My central claims are:
- In order for destruction of humanity to be a good idea, the AI would have to be so powerful that it could simply brush humanity aside, or have a very malevolent goal, or both.
- In order to have massively superhuman intelligence, massively more processing power is needed (than is needed to achieve human-level intelligence).
- It seems unlikely that a malevolent system would emerge in an environment empty of potential rivals which may be more pro-human, which further increases the processing power requirement (because the malevolent system should be much more powerful than rivals in order for cooperation to be an unimportant option), while making massive acquisition of such processing power (taking over the internet single-handedly) less plausible.
- In any case, these negative singularity scenarios tend to assume an autonomous AI system (one with persistent goals). It is more likely that the industry will focus on creating non-autonomous systems in the near-term, and it seems like these would have to become autonomous to be dangerous in that way. (Autonomous systems will be created more for entertainment & eventually companionship, in which case much more attention will be paid to friendly goal systems.)

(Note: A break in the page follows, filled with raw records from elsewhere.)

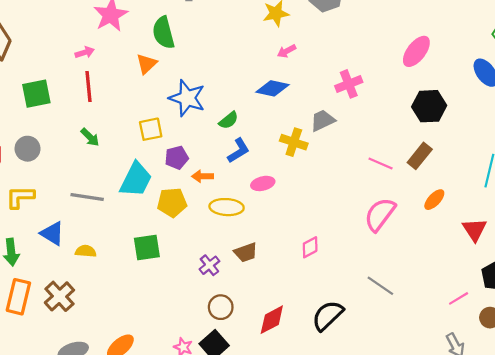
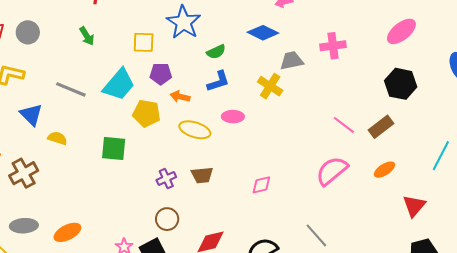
gray trapezoid: (323, 120) -> (292, 61), moved

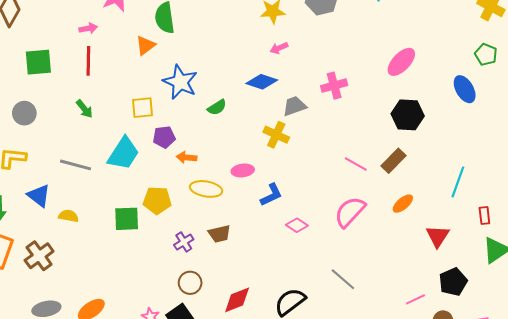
blue L-shape: (218, 81) -> (271, 195), moved
yellow pentagon: (146, 113) -> (157, 200), moved
pink diamond: (261, 185) -> (297, 225), moved, turned 55

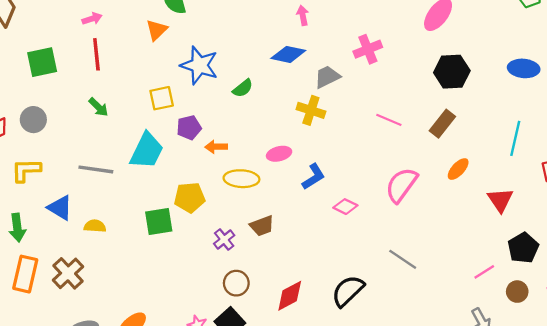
pink arrow: (279, 48) -> (303, 15), turned 108
blue ellipse: (465, 89) -> (524, 68), moved, turned -48
pink line: (356, 164) -> (389, 120), moved

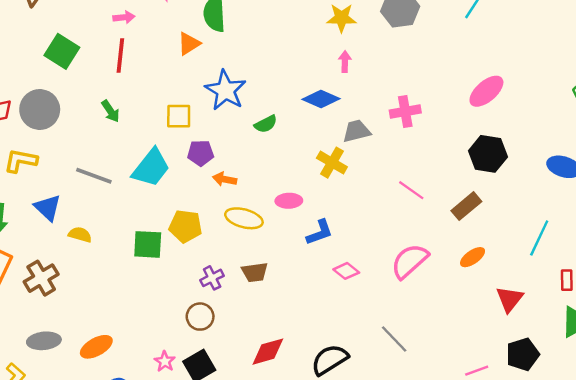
green square: (42, 62) -> (62, 51), turned 32
gray circle: (33, 120) -> (40, 109), size x1.4
brown circle: (236, 283) -> (200, 317), moved

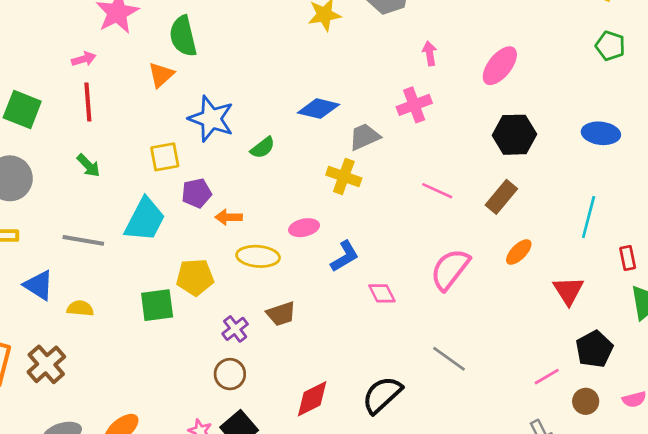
pink arrow: (345, 61) -> (430, 53), moved
pink diamond: (346, 271) -> (382, 293), turned 35

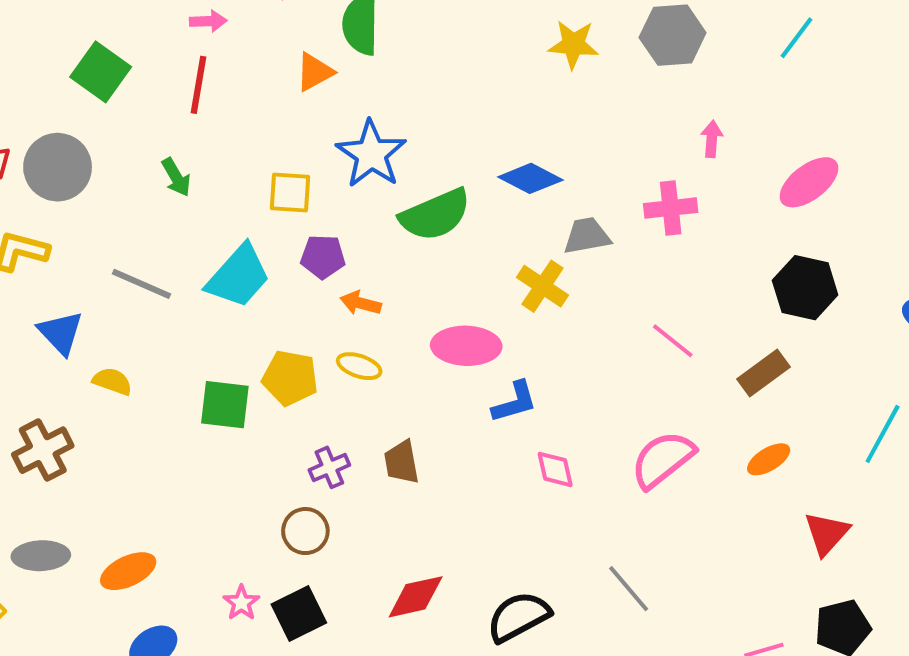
green semicircle: (263, 148) -> (435, 215), size x1.8
pink ellipse: (304, 228) -> (466, 346), size x1.5
yellow ellipse: (258, 256) -> (359, 366), moved, size x0.7
brown trapezoid: (281, 314) -> (401, 462), turned 84

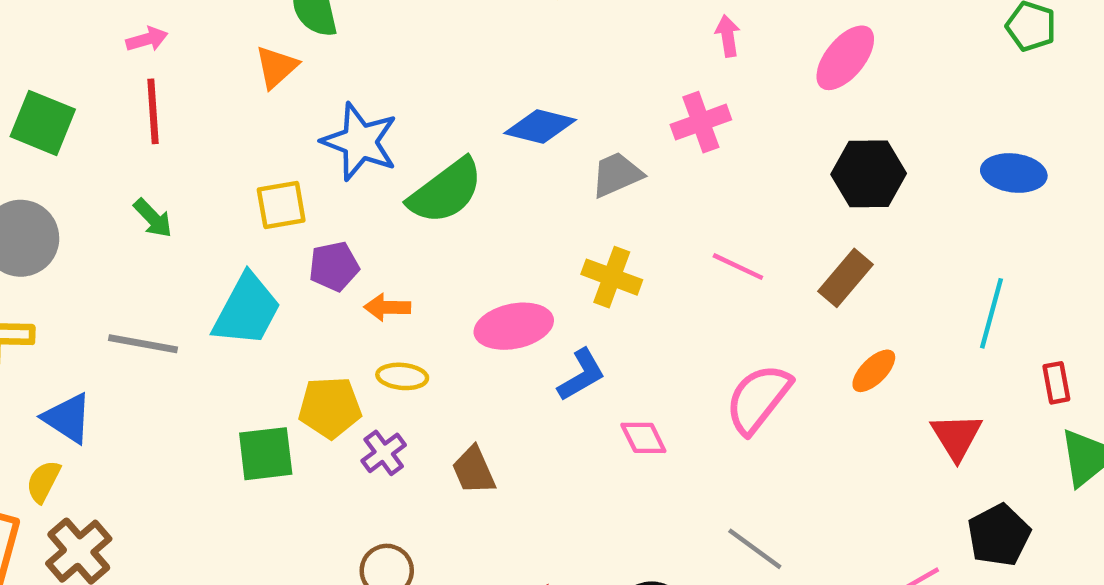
yellow cross: (543, 286) -> (612, 277), moved
yellow semicircle: (112, 381) -> (43, 481), moved, turned -69
purple cross: (329, 467) -> (384, 453), moved

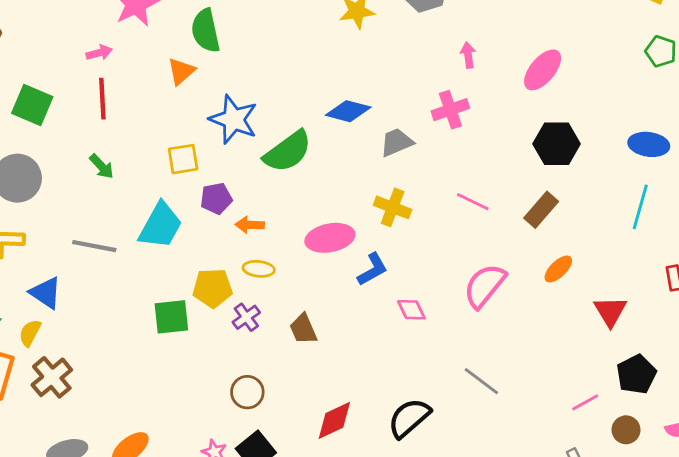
cyan line: (992, 313) -> (640, 207), moved

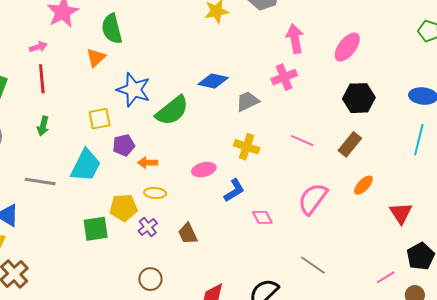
pink arrow: (468, 55) -> (295, 39), size x1.6
green arrow: (102, 166) -> (43, 126), turned 60
pink ellipse: (330, 238) -> (204, 170), size x0.7

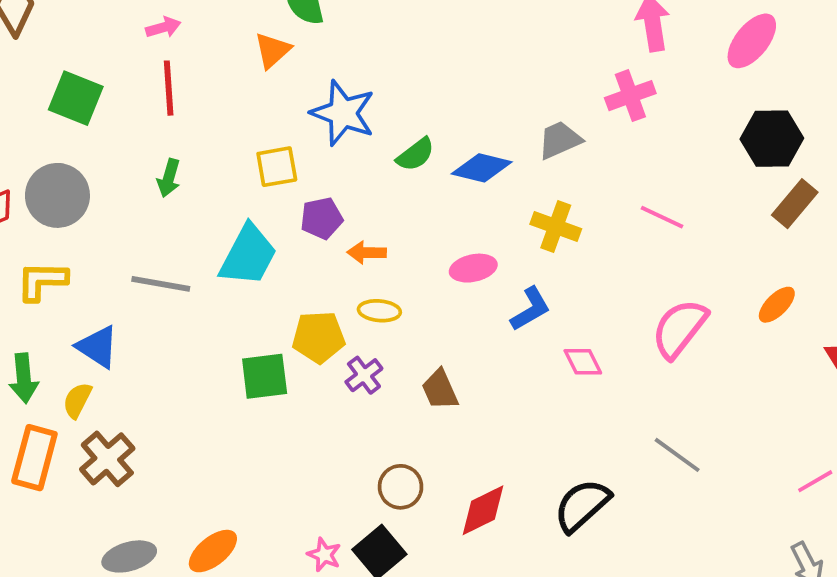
blue diamond: (213, 81) -> (482, 168), moved
green semicircle: (172, 111) -> (415, 155), size x0.6
brown rectangle: (350, 144) -> (795, 204), moved
brown circle: (150, 279) -> (401, 487), moved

Some danger comes from originally non-autonomous systems which become autonomous (ie, whose capabilities are expanded to general planning to maximize some industrially useful utility function such as production quality, cash flow, ad clicks, etc). These are more likely to have strange values not good for us. The hope here lies in the possibility that these would be so numerous that cooperation with society & other AIs would be the only option. A scenario where the first AI capable of true recursive self improvement became an industrial AI and rose to power before its makers could re-sell it to many different jobs seems unlikely (because the loop between research and industry is not usually like that). More likely, by the time the first human-level system is five years old (old enough to start thinking about world domination), different versions of it with different goals and experiences will be in many places having many experiences, cooperating with humankind more than each other.
But, anyway, all of this is an argument that the probability is low, not that it would be impossible or that the consequences aren't hugely undesirable. That's why I said the level of awareness in the AI community is good and that research into safe AI could use a bit more funding.